Ahmet Olgun, a former police officer who was fired from his job by an emergency decree as part of Turkey’s massive post-coup purge of state institutions, died after setting himself on fire in Turkey’s northern province of Ordu, Turkish Minute reported.
“I’m not a traitor,” the 45-year-old former officer said in a suicide note, according to local media reports, which also said that a friend of Olgun described him in a social media post as “a father of three” who was “working day and night” to provide for his family.
“This is a horrible suicide! May God rest his soul. … We can’t complain enough about this persecution [of dismissed civil servants]. This sin is just too great!”Ömer Faruk Gergerlioğlu, a human rights advocate and deputy from the Peoples’ Democratic Party (HDP), said in a tweet on Friday regarding Olgun’s death, putting the blame on President Recep Tayyip Erdoğan’s Justice and Development Party (AKP) government.
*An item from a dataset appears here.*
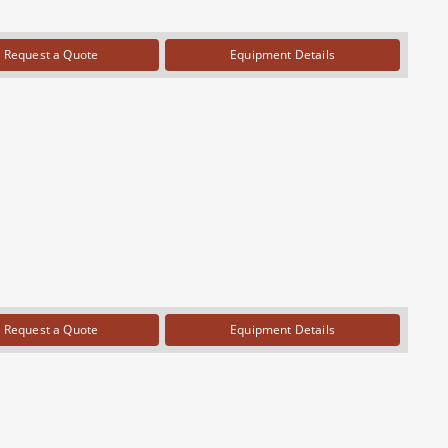
Request a Quote
Equipment Details
Request a Quote
Equipment Details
Following the failed coup, the Turkish government declared a state of emergency and carried out a massive purge of state institutions under the pretext of an anti-coup fight. More than 130,000 public servants, including 4,156 judges and prosecutors, as well as 29,444 members of the armed forces were summarily removed from their jobs for alleged membership in or relationships with “terrorist organizations” by emergency decree-laws subject to neither judicial nor parliamentary scrutiny.
The government also shut down 164 media organizations, 1,058 educational institutions and 1,769 NGOs.
Former public servants were not only fired from their jobs; they were also prohibited from working again in the public sector and getting a passport. The government also made it difficult for them to work formally in the private sector. Notes were put on the social security database about dismissed public servants to deter potential employers.
According to a joint report by the Justice for Victims Platform and Gergerlioğlu, the two-year-long state of emergency declared after the failed putsch caused immense suffering among public servants who were dismissed from their jobs by the government as well as their families.
According to the victims’ family members taking part in the survey, the biggest problem they have been facing is economic hardship (97.9 percent) followed by psychological problems (88.6 percent), loss of social prestige and social exclusion (83.7 percent), the disintegration of social circles (83.1 percent), unemployment/lack of employment (80.4 percent) and lack of social security (73.2 percent).
Although it is not certain how many former public servants have died by suicide, the most recent report published by Veli Ağbaba from the main opposition Republican People’s Party (CHP) said in 2021 that there were at least 46 known cases. Other sources say there are many as 100 cases of suicide among dismissed civil servants.